Alison Gutrath of the In It Together program in Abbotsford was among the speakers March 7 at the Summit on Gun and Gang Violence in Ottawa. (Don Gutrath Photography)

Alison Gutrath of the In It Together program in Abbotsford was among the speakers March 7 at the Summit on Gun and Gang Violence in Ottawa. (Don Gutrath Photography)

Local gang prevention worker speaks at national conference

Alison Gutrath is community coordinator for In It Together program in Abbotsford

The community coordinator of the In It Together (IIT) program of Abbotsford Community Services was among the speakers at the Summit on Gun and Gang Violence in Ottawa on March 7.

Alison Gutrath shared the successes of the local program during the event hosted by the Ministry of Public Safety.

Gutrath works with an integrated team to disrupt the flow of young people into organized crime or gang.

IIT works with the John Howard Society, the Abbotsford Police, and the school district to support youth and their families with resisting or leaving gangs.

Since the program began in 2013, staff have provided prevention, intervention and re-entry support to 355 young adults ages 12 to 30 and more than 1,000 family members.

Participants usually spend more than a year in the program and there have been over 15,000 hours of one-to-one youth outreach work.

Gutrath’s speech highlighted some of the individual success stories of participants.

In one case, a youth who had been exposed to domestic violence and trauma had started dealing drugs. After his entire family worked with the program, he was ultimately advised to relocate for his own safety.

“This is an extreme case, but at the end of the day, he is alive, no longer dealing and not in jail,” Gutrath said.

Another participant was supported after he finished his sentence for gang-related crimes and was able to obtain his GED, find employment and housing.

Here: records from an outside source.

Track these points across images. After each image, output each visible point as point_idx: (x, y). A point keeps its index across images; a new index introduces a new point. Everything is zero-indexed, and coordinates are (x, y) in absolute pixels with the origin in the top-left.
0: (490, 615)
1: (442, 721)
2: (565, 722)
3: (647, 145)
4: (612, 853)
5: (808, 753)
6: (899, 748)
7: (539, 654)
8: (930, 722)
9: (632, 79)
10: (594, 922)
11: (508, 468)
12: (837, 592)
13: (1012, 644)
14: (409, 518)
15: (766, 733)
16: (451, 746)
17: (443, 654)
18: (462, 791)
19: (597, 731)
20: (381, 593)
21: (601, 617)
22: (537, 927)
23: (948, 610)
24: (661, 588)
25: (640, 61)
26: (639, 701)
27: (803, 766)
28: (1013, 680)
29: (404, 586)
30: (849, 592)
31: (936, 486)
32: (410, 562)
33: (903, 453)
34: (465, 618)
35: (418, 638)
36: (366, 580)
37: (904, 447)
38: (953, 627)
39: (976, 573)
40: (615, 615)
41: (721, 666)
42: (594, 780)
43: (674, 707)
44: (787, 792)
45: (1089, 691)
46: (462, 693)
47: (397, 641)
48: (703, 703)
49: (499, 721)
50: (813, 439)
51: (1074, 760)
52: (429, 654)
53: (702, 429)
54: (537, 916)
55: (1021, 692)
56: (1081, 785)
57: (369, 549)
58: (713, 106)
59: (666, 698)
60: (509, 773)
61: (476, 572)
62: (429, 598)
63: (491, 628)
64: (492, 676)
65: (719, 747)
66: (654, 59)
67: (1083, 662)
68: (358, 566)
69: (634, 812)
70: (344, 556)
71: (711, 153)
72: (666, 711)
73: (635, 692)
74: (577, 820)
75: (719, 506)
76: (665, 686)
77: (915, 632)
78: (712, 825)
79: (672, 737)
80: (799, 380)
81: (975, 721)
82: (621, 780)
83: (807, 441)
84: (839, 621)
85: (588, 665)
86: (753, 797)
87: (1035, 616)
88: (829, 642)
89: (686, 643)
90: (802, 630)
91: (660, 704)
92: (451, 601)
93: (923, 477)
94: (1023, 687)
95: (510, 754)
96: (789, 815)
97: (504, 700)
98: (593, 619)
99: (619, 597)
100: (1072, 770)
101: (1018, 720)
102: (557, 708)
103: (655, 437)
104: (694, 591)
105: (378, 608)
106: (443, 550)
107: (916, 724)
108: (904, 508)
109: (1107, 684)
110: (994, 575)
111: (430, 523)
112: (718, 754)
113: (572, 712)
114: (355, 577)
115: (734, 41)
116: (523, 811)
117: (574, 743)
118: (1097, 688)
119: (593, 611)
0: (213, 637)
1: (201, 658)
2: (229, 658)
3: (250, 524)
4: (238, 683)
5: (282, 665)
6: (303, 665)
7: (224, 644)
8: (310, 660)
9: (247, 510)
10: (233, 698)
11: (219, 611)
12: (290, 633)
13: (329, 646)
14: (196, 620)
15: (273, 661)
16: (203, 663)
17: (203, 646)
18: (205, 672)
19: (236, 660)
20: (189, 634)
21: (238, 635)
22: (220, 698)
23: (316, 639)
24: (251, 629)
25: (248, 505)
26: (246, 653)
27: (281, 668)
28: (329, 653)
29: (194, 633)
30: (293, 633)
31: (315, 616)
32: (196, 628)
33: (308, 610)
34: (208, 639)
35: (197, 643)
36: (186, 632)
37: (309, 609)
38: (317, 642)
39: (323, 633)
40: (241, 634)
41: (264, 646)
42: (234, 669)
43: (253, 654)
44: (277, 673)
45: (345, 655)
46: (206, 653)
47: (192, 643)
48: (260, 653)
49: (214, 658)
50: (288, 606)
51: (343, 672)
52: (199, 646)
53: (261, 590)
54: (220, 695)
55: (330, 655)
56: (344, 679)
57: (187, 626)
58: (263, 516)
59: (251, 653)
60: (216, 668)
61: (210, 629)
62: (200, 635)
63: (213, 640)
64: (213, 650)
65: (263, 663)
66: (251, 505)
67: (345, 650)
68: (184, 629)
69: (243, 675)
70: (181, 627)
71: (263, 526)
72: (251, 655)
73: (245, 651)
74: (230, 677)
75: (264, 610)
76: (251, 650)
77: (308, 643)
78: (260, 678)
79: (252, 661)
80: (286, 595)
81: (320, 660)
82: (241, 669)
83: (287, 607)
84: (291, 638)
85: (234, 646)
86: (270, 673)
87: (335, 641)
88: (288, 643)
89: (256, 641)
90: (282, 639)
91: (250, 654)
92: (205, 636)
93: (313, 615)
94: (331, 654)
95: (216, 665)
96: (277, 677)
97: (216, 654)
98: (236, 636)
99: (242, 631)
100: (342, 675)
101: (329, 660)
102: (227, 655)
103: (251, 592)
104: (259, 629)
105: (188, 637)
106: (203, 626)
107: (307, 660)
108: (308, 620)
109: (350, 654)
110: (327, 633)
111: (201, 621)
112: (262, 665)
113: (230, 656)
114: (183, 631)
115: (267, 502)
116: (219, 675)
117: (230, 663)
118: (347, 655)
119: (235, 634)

Now a parent, he gives complete credit to the program for helping him avoid getting roped back into gang life. Overall, formal evaluations have shown a 54 per cent decrease in total risk scores among participants.

Gutrath acknowledges that there is still a lot of work to be done around the Lower Mainland gang conflict.

“We’re in a peak time for gang violence. Changing attitudes and risk factors for youth, along with community perceptions in the shorter term, can lead to reduced gang activity in the long term.”

The client base for IIT is diverse with South Asian (64 per cent) and Aboriginal (22 per cent) clients. Several staff members are fluent in Punjabi so they can offer culturally specific support to youth and family members.

“Our successes are when young adults don’t make the news for crime and we measure positive actions such as finishing high school, staying out of jail and changing attitudes towards gangs,” Gutrath said.

A common concern in presentations and round table discussions at the summit was the lack of sustained funding for several prevention programs across Canada.

While the federal government announced $327.6 million in funding for anti-gun and gang initiatives in November 2017 at a Surrey press conference, the process for applying for the funding has been unclear.

Currently, In It Together, has not secured funding to continue after the five-year mark in September.

“September is our busiest time as youth go back to school and even a small interruption in our services will set us back considerably,” Gutrath said.

In the meantime, referrals are still being accepted and staff are supporting youth and families to meet their goals over the next six months.

Gutrath is hopeful the summit has reinforced the importance of preventive measures like the In It Together program.